Is a marketplace seller that sells through a marketplace and also has direct sales sourced to North Carolina required to register and file a return with North Carolina? Answer: If the marketplace seller has met the Threshold through its multiple channels, the marketplace seller is required to collect and remit sales and use tax on its direct sales sourced to North Carolina. The marketplace facilitator is responsible for collecting and remitting sales and use tax on the marketplace-facilitated sales.


You seem very knowledgable about this subject.

Can I ask, what’s the deal with Alaska when it comes to sales tax? I don’t see it mentioned by anyone in this thread, but it’s not listed in Amazon’s marketplace tax collection list here:


Remember “NOMAD” on sales taxes. New Hampshire, Oregon, Montana, Alaska, and Delaware, those five have no sales tax.

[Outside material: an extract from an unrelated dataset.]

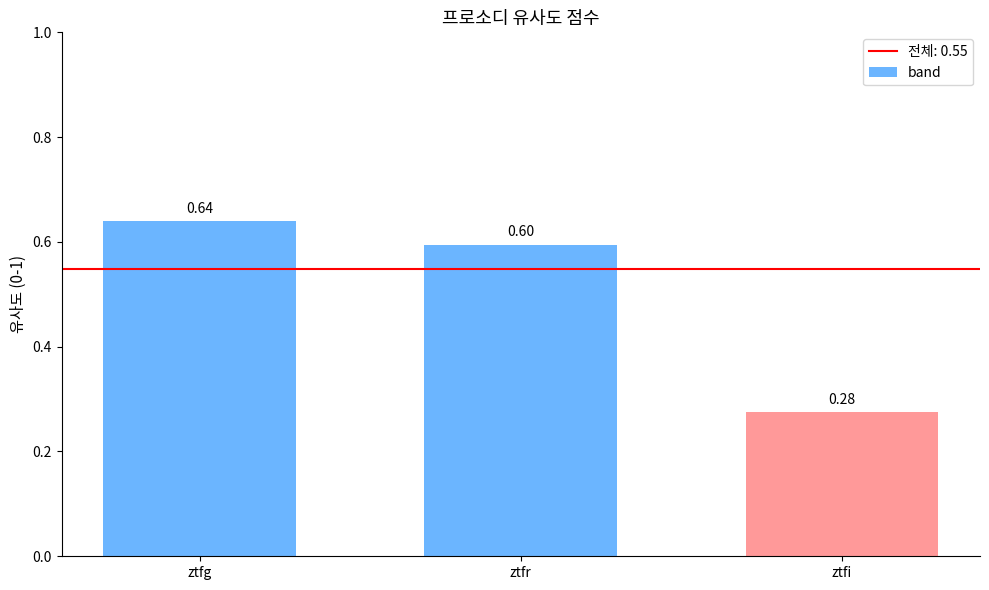

How many series are shown in this chart?

1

Okay, I have another couple of questions… I went down a sales tax rabbit hole today :slight_smile:

Do you know if Marketplace Facilitator legislation trumps physical AND economic nexus laws?

That is, if my business is based in California does that physical nexus override Amazon paying sales tax on my sales to California residents?

Or, if I live outside of CA but my sales in the state exceed $500K (I wish, but I read some states have way lower thresholds, so I’m just using CA as an example) am I then responsible for collecting and paying sales tax?


There are other forums where I’ve written long, extensive, explanations of nexus. I’m interested in helping, but I do not have the time to retype what has been shared previously (and still applies). Take this one and start reading from the bottom, up. Marketplace Tax Collection Updates: See them and make them here


@brighto For Marketplace states, Amazon is going to handle collection and remit. Does not matter if you live in the state or not.

If you are registered in the state, you will still need to file.


North Carolina is a somewhat manual system. I am aware of a seller that sells exclusively via “collecting marketplace facilitators,” meaning those marketplaces that perform tax collection, filing, and remittance (such as Amazon where required by law). That seller called NC DOR and closed its sales/use tax account. Go to questions 16 and 17 of NC DOR Sales and Use Tax Division FAQ dated January 28, 2020, page 10 of 12. Michigan and a handful of states (not all) have this same formula: They do not want to bother you (or be bothered by you) if 100% of your sales shipped to their state are via collecting marketplaces. That is, IMO, the most sensible approach and, hopefully, others will follow. A middle ground is a state like Washington that wants reporting because it has a privilege tax (called many things across the nation, such as “Business and Occupation Tax” in Washington). Washington knows it is getting all marketplaces taxes via Amazon and others, but still has a tax for the privilege of “doing business therein.” Washington wants that B&O filing/tax, but no other corporate or personal tax filings (still wants Sec of State registration and annual fees).